The poisonous synergy between baseball’s old guard and media figures only
too ready to rely upon them for the peculiarly dopey “inside dope”
is a significant component of this backlash. Both are motivated by
careerism, and both stand to lose a lot to what will inevitably be
characterized as the “Moneyball” generation of GMs. Again, baseball reflects the times in which we live, an age where the historical
actors and the fourth estate interact in such a way that each simultaneously
perverts and supports the purposes of the other. Journalists consider their
jobs to be no more than the regurgitation of the information they’re handed,
either from every baseball club’s increasingly polished media relations
department, or courtesy of some unnamed inside source. It doesn’t matter
that such sourcing is transparent, whether it’s Bob Nightengale’s
reliance on tales told by two owners named Jerry, or Dan Shaughnessy playing
Howdy Doody to fulfill the desire of a Larry To Be Named Later to play “who’s your daddy.” The ’90s
showed us that careers involving hopping up and dancing on laps were
lucrative; little did we know it was journalism that was the real growth
industry on that score. Face it, whether you’re a columnist or you’re on the
beat, once you’ve settled in, it’s not only easy to settle for repeating
what you’re told, it spares you a lot of the lame daily exercise that goes
with chasing down stale pre- and postgame quotes. Nobody thinks of affording
themselves the opportunity to pursue actual storylines, like the events of a
game (you know, the news event), or assessing a team’s performance using
facts. Such things simply are not done.

But however bad that content, or however transparent its craven quality,
however standard-issue the bilge may be, that bilge possesses an addictive
quality all its own to the subjects of such attention. Insulated within
their profession, baseball management, on the field or off, is notoriously
tin-eared. It’s this that links these two decisions, whether it is
Lucchino’s jealousy of the credit given to his one-time protege, or
McCourt’s fear of being singled out for not being a good “baseball
guy” for hiring one of those damned kids.
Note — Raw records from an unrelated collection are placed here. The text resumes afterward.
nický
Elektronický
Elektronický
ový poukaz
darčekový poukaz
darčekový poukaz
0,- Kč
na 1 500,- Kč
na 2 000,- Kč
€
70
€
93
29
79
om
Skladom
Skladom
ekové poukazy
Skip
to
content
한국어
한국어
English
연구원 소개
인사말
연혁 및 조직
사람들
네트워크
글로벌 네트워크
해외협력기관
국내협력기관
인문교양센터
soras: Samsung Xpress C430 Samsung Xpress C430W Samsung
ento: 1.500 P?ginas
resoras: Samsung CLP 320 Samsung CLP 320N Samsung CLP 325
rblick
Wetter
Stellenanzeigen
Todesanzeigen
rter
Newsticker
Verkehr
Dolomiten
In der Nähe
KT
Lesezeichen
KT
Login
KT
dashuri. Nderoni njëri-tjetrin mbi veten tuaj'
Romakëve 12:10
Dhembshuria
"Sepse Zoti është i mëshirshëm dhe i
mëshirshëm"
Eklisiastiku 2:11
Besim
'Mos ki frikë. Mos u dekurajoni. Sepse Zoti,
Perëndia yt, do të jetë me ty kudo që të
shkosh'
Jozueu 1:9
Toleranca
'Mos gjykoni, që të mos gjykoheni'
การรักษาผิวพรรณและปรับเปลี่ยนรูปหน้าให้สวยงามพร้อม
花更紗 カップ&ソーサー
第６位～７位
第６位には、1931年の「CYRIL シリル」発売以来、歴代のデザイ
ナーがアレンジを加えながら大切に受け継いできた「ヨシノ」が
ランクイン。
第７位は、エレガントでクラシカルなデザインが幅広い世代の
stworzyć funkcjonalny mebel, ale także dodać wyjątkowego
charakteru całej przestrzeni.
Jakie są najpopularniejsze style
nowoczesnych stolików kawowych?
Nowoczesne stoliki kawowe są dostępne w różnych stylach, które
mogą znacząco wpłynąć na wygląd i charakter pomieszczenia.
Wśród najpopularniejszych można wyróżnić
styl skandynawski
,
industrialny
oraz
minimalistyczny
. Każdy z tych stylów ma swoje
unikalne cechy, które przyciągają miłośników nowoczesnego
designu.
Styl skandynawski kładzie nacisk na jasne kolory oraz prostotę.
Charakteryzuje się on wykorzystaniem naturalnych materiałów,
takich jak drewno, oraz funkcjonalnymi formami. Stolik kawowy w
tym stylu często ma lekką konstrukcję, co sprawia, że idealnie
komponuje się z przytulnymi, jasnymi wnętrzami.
In both cases, the elder man
has betrayed his responsibilities to the future to hoard the worthless kudos
of fickle friends. In each case, I would suggest they have made life easier
for their division rivals in the long term. In the short term, whoever
inherits the Dodgers has a great chance to look good for a year before
being forced to rely on his own judgement. As for the immediate future for
whoever goes to Boston, I think it’s much less rosy: whoever goes in is
going to have to have plenty of Blistex on hand to keep the Bossling happy,
while having very little actual control over the franchise.

And what of the so-called revolution? It won’t go away, in the same way that
I’d argue that it never did in the first place. The game’s mechanics just
aren’t that complicated once you’ve mastered the waiver rules and built
up the contacts to be able to assemble a management and player development
team that can run an entire organization. What the current disappearances of
figures like Epstein and DePodesta from the stage represent is the object
lesson that in the future it’s going to be better to be the stathead in
scout’s clothing, someone who walks the old school walk, but whose actions
will be an informed blend of Moneyball sensibilities and traditional player
evaluation. The next-gen GM who can do that is the one who will slip under
the radar long enough to build, win, and stay, no differently than the
original artifact, Billy Beane, has in Oakland.